Under the CWA, water bodies are initially classified by the states and a protection level is determined based on the goal use for the water body— a few examples of goal uses are fishing, swimming, or sourcing drinking water. Next, a water quality assessment of water bodies determines which waters are impaired and sets priorities for improvement. Permit limits for point source dischargers are set through the National Pollutant Discharge Elimination System (NPDES) and are based on the water quality standards.  Water quality standards are also used to determine Total Maximum Daily Loads (TMDL) in impaired systems.

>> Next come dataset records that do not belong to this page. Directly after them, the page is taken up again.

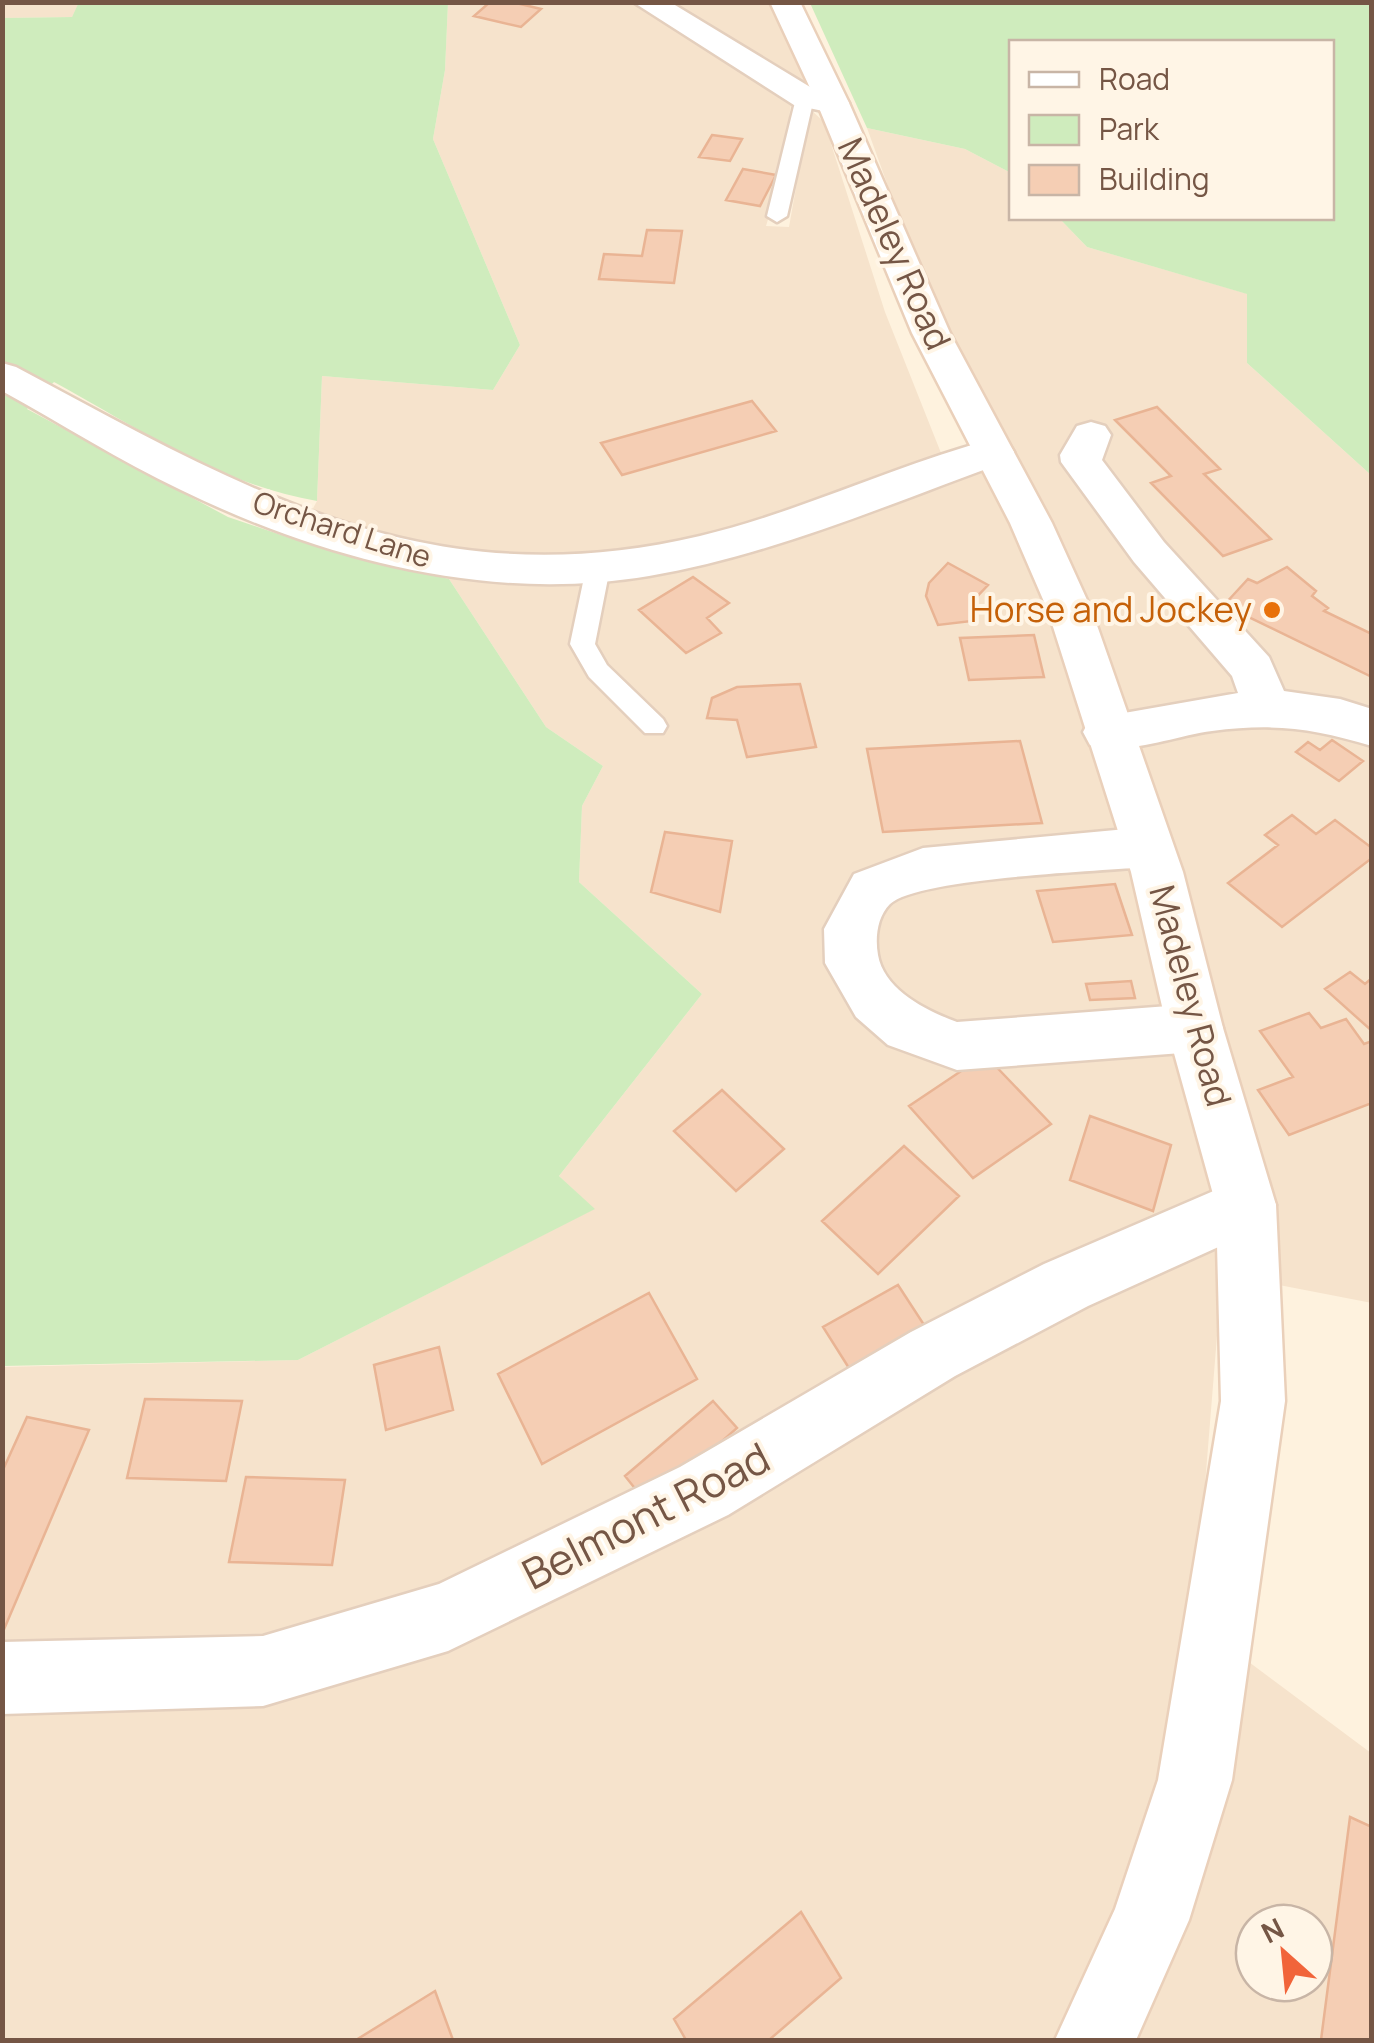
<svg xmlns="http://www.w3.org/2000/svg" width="1374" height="2043" font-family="Manrope,sans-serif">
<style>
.residential{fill:#f6e3cc;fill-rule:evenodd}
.green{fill:#cfecbd}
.building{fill:#f5ceb4;stroke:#e9b494;stroke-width:2.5}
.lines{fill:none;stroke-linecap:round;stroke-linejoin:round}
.lane-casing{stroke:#e4cfbd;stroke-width:5}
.street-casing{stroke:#e4cfbd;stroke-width:5}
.secondary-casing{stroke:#ead0ba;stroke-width:5}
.lane{fill:#fff;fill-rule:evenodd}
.street{fill:#fff;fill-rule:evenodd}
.secondary{fill:#fff;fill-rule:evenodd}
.food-dot{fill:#e8710a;stroke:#fff5e6;stroke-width:4}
.labels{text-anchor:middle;stroke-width:8;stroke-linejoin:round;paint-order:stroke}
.far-street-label{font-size:30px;fill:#755645;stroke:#fff5e6}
.street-label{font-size:35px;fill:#755645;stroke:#fff5e6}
.food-label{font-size:35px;fill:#c56008;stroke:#fff5e6;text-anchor:end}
.near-street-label{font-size:42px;fill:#755645;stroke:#fff5e6}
</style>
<rect width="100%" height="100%" fill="#fef2de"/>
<path class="residential" d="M2,3h77l-7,14 -69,1z
M448,3h184l160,95 -13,85 -13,43 23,1 21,-118 14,13 61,190 58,146 61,-22 -68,-117 -69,-191 98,21 46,24 1,45h47l28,29 161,47 -1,69 124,112 1,828 -150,-29 -28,347 177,132v287h-1368l-1,-673 296,-7 296,-151 -35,-33 143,-182 -123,-112 3,-76 21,-40 -57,-39 -97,-148 -153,-39 21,-39 5,-125 171,14 27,-45 -87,-206 12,-69zM1254,1923h60v60h-60z
M668,3h104l35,77 -14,2z"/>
<path class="green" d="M79,2l369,1 -3,67 -12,69 87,206 -27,45 -171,-14 -5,125c-96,-16 -179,-73 -263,-119l-27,27 201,108 68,23 153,39 97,148 57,39 -21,40 -3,76 123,112 -143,182 36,33 -297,151 -295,6 -1,-1348 70,-1z
M810,3h561v472l-124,-112v-69l-160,-47 -28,-29h273v-176h-320l-1,131 -46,-24 -98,-21z"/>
<path class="building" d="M490,2h22l29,7 -20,18 -47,-11z
M712,135l30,4 -12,22 -31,-4z
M743,169l33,6 -16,31 -34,-6z
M647,230l35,1 -8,52 -75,-4 5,-25 38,2z
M752,401l24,30 -154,44 -21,-32z
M1157,407l63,62 -16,5 67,65 -48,17 -72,-73 20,-7 -56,-56z
M948,563l40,22 -17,18 1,18 -34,4 -12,-29 3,-13z
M1287,567l29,24 -4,5 16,12 -4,3 48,23v43l-148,-72 24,-26 9,4z
M693,577l36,26 -22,15 14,15 -35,20 -47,-43z
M1034,635l10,42 -75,3 -9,-42z
M800,684l16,63 -69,10 -10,-37 -30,-2 5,-20 25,-11z
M1332,740l31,21 -24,20 -43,-29 12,-10 12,8z
M1020,741l22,82 -159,9 -16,-83z
M1292,815l24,19 19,-14 37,28v10l-90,69 -54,-44 50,-38 -13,-10z
M665,832l67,9 -12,71 -69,-20z
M1115,884l17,51 -79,7 -16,-51z
M1350,972l15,12 7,-6v53l-47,-42z
M1131,981l4,17 -45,2 -4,-16z
M1309,1013l12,15 25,-9 18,25 8,-3v62l-83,32 -31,-45 35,-13 -33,-46z
M985,1055l66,69 -78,54 -64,-72z
M722,1090l62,59 -48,42 -62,-60z
M1090,1116l81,29 -18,66 -83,-31z
M904,1146l55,50 -81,78 -56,-53z
M898,1285l32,49 -76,42 -31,-49z
M649,1293l48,86 -155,85 -44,-90z
M439,1347l14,63 -67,20 -12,-65z
M145,1399l97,2 -16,80 -99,-3z
M713,1401l24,27 -88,78 -24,-30z
M27,1417l62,13 -87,204v-162z
M246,1477l99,3 -13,85 -103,-3z
M1350,1817l22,10v213h-51z
M801,1912l40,66 -72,62h-83l-12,-21z
M435,1991l18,49h-97z"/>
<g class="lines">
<defs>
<path id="lane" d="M805,93l9,5 -27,118 -10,6 -10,-6 29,-118z
M598,560l12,8 -15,76 12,21 56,54 4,7 -4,7h-18l-56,-56 -19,-33 16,-76z"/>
<path id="street" d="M633,2h37l145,88 29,6 5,7 -5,7 -11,3 -39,-8z
M2,363l14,4c230,123 412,233 684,169 101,-24 194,-71 294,-97l14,4 6,9 -6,9c-117,42 -235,94 -359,115 -160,27 -324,-16 -468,-86 -61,-29 -119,-66 -179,-99z
M1091,422l14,4 6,9 -9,25 62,82 105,115 15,34 56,8 32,10v37c-59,-18 -99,-23 -160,-15 -38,5 -85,25 -122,14l-7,-13 7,-13 148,-26 -6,-17 -98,-114 -73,-100 -1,-7 17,-29z
M1148,827l18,6 7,14 -7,14 -18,6c-46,4 -231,11 -258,37 -13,13 -15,34 -12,51 6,35 49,56 79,67l238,-18 20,7 8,17 -8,17 -20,7 -238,18 -69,-25 -32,-28 -31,-54 -1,-34 30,-55 69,-26z
M1246,1177l21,8 9,20 -9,20 -179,81 -133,70 -227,139 -280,136 -185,55 -261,8v-72l261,-6 176,-52 241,-117 231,-135 133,-68z"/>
<path id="secondary" d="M770,2h30l49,101 101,230 102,190 40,88 91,261 40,156 53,177 9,196 -53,379 -43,140 -53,120h-81l60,-131 43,-129 63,-379 -5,-196 -49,-177 -36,-156 -83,-261 -38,-88 -98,-190 -95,-230z"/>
</defs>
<use href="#lane" class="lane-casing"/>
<use href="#street" class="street-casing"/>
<use href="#secondary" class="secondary-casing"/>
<use href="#lane" class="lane"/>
<use href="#street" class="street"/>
<use href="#secondary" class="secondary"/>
</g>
<circle class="food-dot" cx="1272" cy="610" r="10"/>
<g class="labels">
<g class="far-street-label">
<text transform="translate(342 530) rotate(18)" y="10">Orchard Lane</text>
</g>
<g class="street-label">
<text transform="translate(894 244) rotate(66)" y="12">Madeley Road</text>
<text transform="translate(1190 996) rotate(75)" y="12">Madeley Road</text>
</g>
<g class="food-label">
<text x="1252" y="622">Horse and Jockey</text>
</g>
<g class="near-street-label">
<text transform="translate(646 1516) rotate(-27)" y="15">Belmont Road</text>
</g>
</g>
<rect width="1374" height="2043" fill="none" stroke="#755645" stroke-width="10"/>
<rect x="1009" y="40" width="325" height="180" fill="#fff5e6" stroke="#c8b5a6" stroke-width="2.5"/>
<rect x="1029" y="72" width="50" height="15" fill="#ffffff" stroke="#c8b5a6" stroke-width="2.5"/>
<text x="1099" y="90" font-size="30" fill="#755645">Road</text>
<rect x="1029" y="115" width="50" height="30" fill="#cfecbd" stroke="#c8b5a6" stroke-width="2.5"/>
<text x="1099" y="140" font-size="30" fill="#755645">Park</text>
<rect x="1029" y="165" width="50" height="30" fill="#f5ceb4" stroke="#c8b5a6" stroke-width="2.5"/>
<text x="1099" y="190" font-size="30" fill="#755645">Building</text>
<g transform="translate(1284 1953) rotate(333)"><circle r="48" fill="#fff5e6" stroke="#c8b5a6" stroke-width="2.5"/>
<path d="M0-8L18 38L0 25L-18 38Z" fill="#f1643a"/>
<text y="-15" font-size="28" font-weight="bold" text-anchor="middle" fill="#755645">N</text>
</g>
</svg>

Components of Water Quality Standards regulation include requirements for:

  • Designated Uses – uses specified in WQS regulation whether or not they are being attained considered to determine the necessary criteria needed to protect the use
  • Water Quality Criteria – states adopt numeric and narrative criteria, and chemical-specific criteria to protect designated uses including: biological criteria (a description of the desired aquatic community), nutrient criteria (nutrient limits to protect against over-enrichment and cultural eutrophication), and sediment criteria
  • Triennial Review – states must review WQS every three years
  • Antidegradation  –  identified high quality waters require enhanced protection to avoid degrading pristine resources
  • WQS Variances – a tool to help states or tribes meet compliance requirements and help ensure progress toward improving water quality is achieved by temporarily relaxing WQS
  • Use Attainability Analyses (UAA) – all water uses are assumed to be swimmable/fishable unless documentation through a UAA shows those uses are unattainable

Learn more about the EPA’s Water Quality Standards regulation

In Missouri

Missouri has not classified all its waters—an inaction that renders our state out of compliance with the federal Clean Water Act of 1972. Currently, designated uses have been assigned to the classified waters visible on a 1:100K map (1 inch on the map: 100,000 inches on the ground). Through its Water Protection Program, the state Department of Natural Resources (DNR) assigns designated uses and associated water quality standards to those classified waters. Criteria are set based on uses.  Examples of regulated pollutants include chlorine, chloride, fluoride, nitrate, dissolved oxygen (minimum), oil and grease, and E. coli. See information from MDNR on Missouri’s Water Quality Criteria

Unclassified waters are not legally protected from regulated levels of these and other pollutants that ensure a minimum level of water quality is preserved in our waters.  MCE participates in stakeholder Water Quality Standards workgroups to advance water protections in the state. Check out our information on Missouri’s unprotected waters

Nutrient pollution (primarily nitrogen and phosphorus) is particularly abundant in Missouri rivers, lakes, streams, and wetlands due to industrial discharges, agricultural runoff from fertilizer application, and stormwater runoff from urban areas. Nutrient pollution is a major cause of the Dead Zone in the Gulf of Mexico. Numeric nutrient criteria has not been established for any classification of water bodies in Missouri. In 2011, EPA denied DNR’s proposed numeric nutrient criteria for lakes. DNR workgroups have developed draft criteria several times since EPA’s disapproval, but political interests have stopped the process. DNR proposed its latest draft in October 2015. MCE participates in DNR’s Nutrient Criteria Technical Subcommittee.